*SUPPLIED MATERIAL*
----------

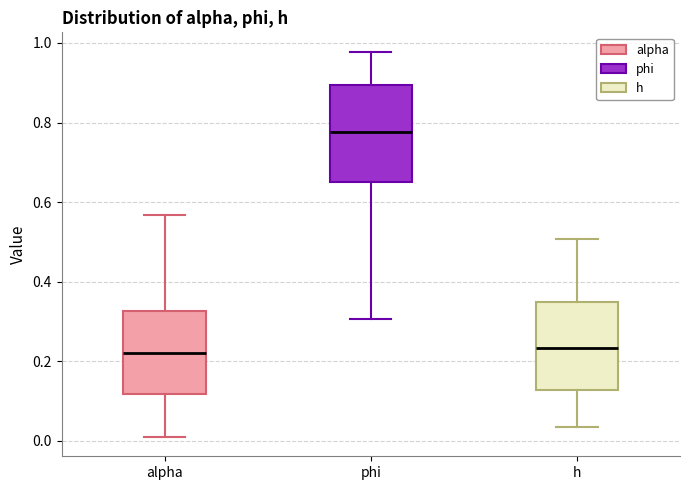

Reading left to right, read every box against the y-axis: the position of its median line, the range the box covers, and the ends of its whiskers. The values are not printed on the chart, so give them approximately, as read against the axis.

alpha: median 0.22, box 0.12 to 0.32, whiskers 0.00 to 0.56
phi: median 0.78, box 0.64 to 0.90, whiskers 0.30 to 0.98
h: median 0.24, box 0.12 to 0.34, whiskers 0.04 to 0.50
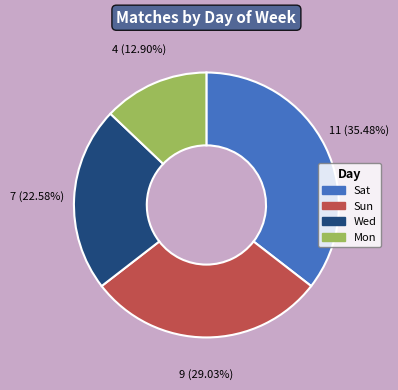

True or false: Wed accounts for 15% of the total.

False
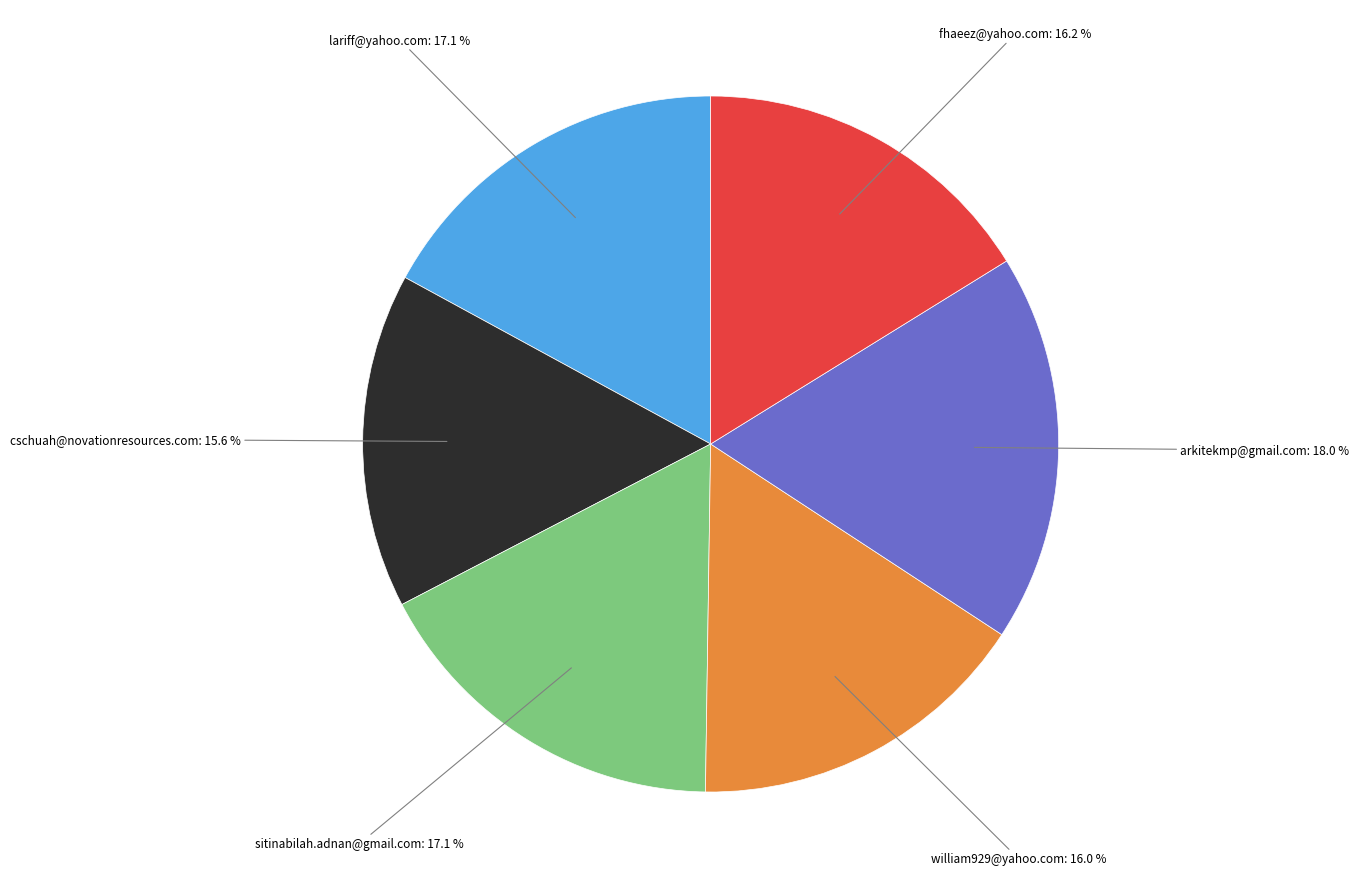

Does any single category account for the majority?

No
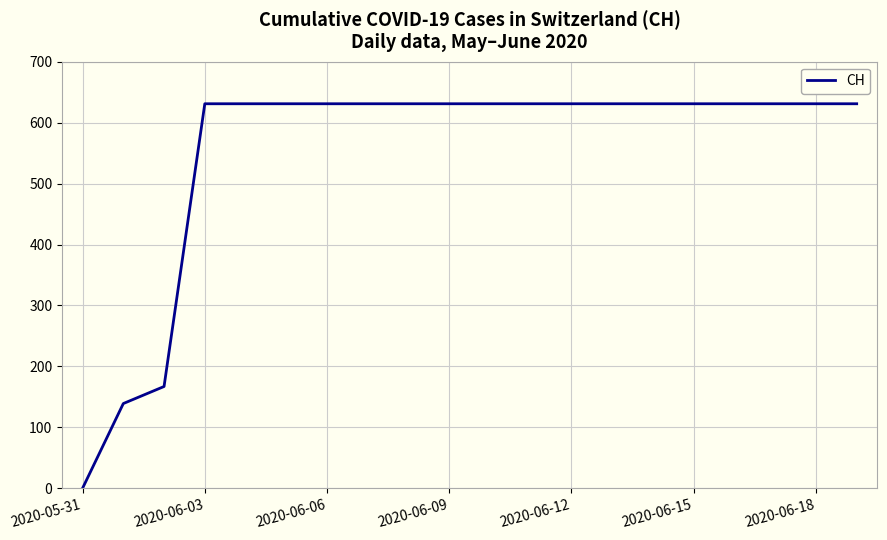

What is the difference between the maximum and minimum values?

631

----------

*PROBLEM DETAILS*
Rewrite all the entries above, swapping "category" for "group" and keeping everything else the same. Omit the pictures from your answer.

*ANSWER SECTION*
Reading left to right, read every box against the y-axis: the position of its median line, the range the box covers, and the ends of its whiskers. The values are not printed on the chart, so give them approximately, as read against the axis.

alpha: median 0.22, box 0.12 to 0.32, whiskers 0.00 to 0.56
phi: median 0.78, box 0.64 to 0.90, whiskers 0.30 to 0.98
h: median 0.24, box 0.12 to 0.34, whiskers 0.04 to 0.50

True or false: Wed accounts for 15% of the total.

False

Does any single group account for the majority?

No

What is the difference between the maximum and minimum values?

631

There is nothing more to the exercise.